Word for word, return the lines from the start of the entries below through the line that has "negative for brown".

══ Provided records

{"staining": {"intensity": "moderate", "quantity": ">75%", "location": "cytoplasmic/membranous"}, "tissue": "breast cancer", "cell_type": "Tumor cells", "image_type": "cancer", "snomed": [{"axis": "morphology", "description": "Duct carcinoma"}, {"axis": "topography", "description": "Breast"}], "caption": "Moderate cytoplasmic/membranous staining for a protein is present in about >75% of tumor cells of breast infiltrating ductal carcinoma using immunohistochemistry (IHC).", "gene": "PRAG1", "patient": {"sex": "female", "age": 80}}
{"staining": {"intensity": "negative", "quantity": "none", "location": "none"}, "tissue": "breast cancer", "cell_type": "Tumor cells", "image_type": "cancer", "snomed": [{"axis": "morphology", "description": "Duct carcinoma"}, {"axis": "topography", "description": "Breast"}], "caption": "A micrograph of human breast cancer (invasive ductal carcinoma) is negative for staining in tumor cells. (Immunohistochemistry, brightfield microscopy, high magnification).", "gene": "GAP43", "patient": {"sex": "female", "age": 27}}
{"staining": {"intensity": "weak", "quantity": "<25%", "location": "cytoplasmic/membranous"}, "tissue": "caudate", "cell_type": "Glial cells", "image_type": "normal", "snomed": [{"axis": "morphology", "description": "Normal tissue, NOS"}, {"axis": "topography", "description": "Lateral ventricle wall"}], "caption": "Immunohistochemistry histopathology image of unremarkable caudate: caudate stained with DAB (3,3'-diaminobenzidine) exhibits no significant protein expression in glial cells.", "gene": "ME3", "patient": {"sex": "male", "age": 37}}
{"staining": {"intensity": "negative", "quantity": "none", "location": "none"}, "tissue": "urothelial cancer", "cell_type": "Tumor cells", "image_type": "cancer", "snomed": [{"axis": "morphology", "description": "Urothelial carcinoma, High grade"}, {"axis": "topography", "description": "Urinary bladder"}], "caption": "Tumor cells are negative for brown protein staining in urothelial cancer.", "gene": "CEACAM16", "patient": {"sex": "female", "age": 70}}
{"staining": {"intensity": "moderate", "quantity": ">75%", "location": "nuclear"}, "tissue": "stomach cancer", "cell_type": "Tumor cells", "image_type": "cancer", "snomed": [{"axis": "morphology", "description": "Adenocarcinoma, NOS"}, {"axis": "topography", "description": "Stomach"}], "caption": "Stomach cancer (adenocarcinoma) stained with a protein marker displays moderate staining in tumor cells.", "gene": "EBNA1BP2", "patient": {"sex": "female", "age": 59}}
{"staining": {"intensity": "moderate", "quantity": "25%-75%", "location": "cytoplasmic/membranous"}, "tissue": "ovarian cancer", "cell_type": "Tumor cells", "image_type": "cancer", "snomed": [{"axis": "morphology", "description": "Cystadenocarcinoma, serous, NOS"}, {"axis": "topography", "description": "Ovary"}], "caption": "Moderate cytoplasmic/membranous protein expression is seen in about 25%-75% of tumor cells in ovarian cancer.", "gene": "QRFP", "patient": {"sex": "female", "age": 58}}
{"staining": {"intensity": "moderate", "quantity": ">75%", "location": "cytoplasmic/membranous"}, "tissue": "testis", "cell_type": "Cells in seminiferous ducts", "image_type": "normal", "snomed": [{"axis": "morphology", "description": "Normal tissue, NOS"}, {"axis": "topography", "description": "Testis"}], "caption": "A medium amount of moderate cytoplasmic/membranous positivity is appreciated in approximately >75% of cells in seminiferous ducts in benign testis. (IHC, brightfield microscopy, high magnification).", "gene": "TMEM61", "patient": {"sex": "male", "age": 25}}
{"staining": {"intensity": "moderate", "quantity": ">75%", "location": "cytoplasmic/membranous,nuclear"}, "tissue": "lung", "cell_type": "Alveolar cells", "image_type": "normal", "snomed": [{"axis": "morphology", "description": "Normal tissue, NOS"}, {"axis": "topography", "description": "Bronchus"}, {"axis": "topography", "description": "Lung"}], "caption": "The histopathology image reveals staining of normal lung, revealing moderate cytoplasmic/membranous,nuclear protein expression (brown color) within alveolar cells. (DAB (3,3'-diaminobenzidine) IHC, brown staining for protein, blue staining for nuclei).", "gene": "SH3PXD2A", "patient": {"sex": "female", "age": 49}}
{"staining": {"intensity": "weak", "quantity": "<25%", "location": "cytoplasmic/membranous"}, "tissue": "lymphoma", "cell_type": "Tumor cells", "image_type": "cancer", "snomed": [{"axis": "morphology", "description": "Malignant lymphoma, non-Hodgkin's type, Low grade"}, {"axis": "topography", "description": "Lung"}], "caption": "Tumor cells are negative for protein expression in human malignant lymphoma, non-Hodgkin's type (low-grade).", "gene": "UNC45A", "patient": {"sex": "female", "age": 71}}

════

- **Problem solution**:
{"staining": {"intensity": "moderate", "quantity": ">75%", "location": "cytoplasmic/membranous"}, "tissue": "breast cancer", "cell_type": "Tumor cells", "image_type": "cancer", "snomed": [{"axis": "morphology", "description": "Duct carcinoma"}, {"axis": "topography", "description": "Breast"}], "caption": "Moderate cytoplasmic/membranous staining for a protein is present in about >75% of tumor cells of breast infiltrating ductal carcinoma using immunohistochemistry (IHC).", "gene": "PRAG1", "patient": {"sex": "female", "age": 80}}
{"staining": {"intensity": "negative", "quantity": "none", "location": "none"}, "tissue": "breast cancer", "cell_type": "Tumor cells", "image_type": "cancer", "snomed": [{"axis": "morphology", "description": "Duct carcinoma"}, {"axis": "topography", "description": "Breast"}], "caption": "A micrograph of human breast cancer (invasive ductal carcinoma) is negative for staining in tumor cells. (Immunohistochemistry, brightfield microscopy, high magnification).", "gene": "GAP43", "patient": {"sex": "female", "age": 27}}
{"staining": {"intensity": "weak", "quantity": "<25%", "location": "cytoplasmic/membranous"}, "tissue": "caudate", "cell_type": "Glial cells", "image_type": "normal", "snomed": [{"axis": "morphology", "description": "Normal tissue, NOS"}, {"axis": "topography", "description": "Lateral ventricle wall"}], "caption": "Immunohistochemistry histopathology image of unremarkable caudate: caudate stained with DAB (3,3'-diaminobenzidine) exhibits no significant protein expression in glial cells.", "gene": "ME3", "patient": {"sex": "male", "age": 37}}
{"staining": {"intensity": "negative", "quantity": "none", "location": "none"}, "tissue": "urothelial cancer", "cell_type": "Tumor cells", "image_type": "cancer", "snomed": [{"axis": "morphology", "description": "Urothelial carcinoma, High grade"}, {"axis": "topography", "description": "Urinary bladder"}], "caption": "Tumor cells are negative for brown protein staining in urothelial cancer.", "gene": "CEACAM16", "patient": {"sex": "female", "age": 70}}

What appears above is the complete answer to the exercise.